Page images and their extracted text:

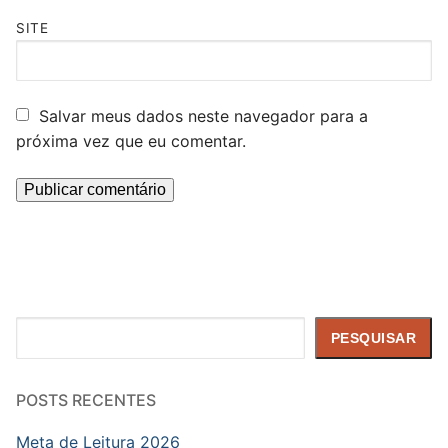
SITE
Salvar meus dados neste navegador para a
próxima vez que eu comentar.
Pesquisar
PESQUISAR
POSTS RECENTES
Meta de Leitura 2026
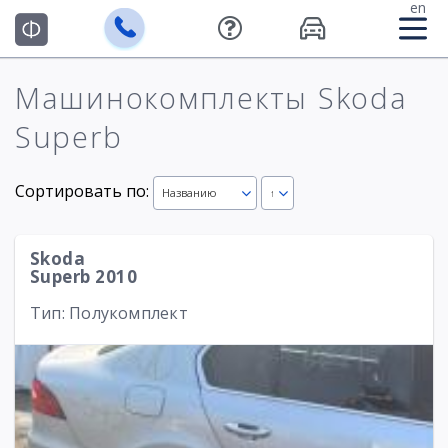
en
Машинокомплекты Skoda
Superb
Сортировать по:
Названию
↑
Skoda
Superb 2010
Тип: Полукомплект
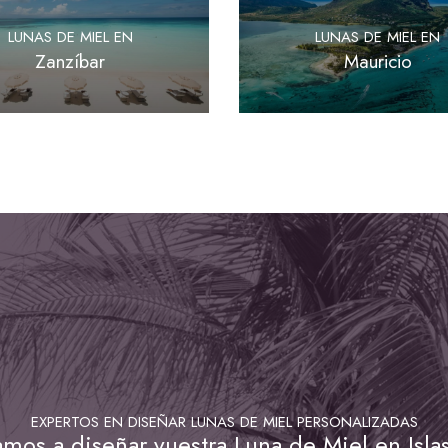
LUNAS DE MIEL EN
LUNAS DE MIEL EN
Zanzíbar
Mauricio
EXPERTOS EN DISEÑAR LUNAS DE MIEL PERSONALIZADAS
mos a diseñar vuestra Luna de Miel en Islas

Task objective: Reproduce the extracted text of every record, substituting "Škoda" for each occurrence of "Skoda" and leaving everything else unchanged. Omit the page images from your answer.

Response to the task:
SITE
Salvar meus dados neste navegador para a
próxima vez que eu comentar.
Pesquisar
PESQUISAR
POSTS RECENTES
Meta de Leitura 2026
en
Машинокомплекты Škoda
Superb
Сортировать по:
Названию
↑
Škoda
Superb 2010
Тип: Полукомплект
LUNAS DE MIEL EN
LUNAS DE MIEL EN
Zanzíbar
Mauricio
EXPERTOS EN DISEÑAR LUNAS DE MIEL PERSONALIZADAS
mos a diseñar vuestra Luna de Miel en Islas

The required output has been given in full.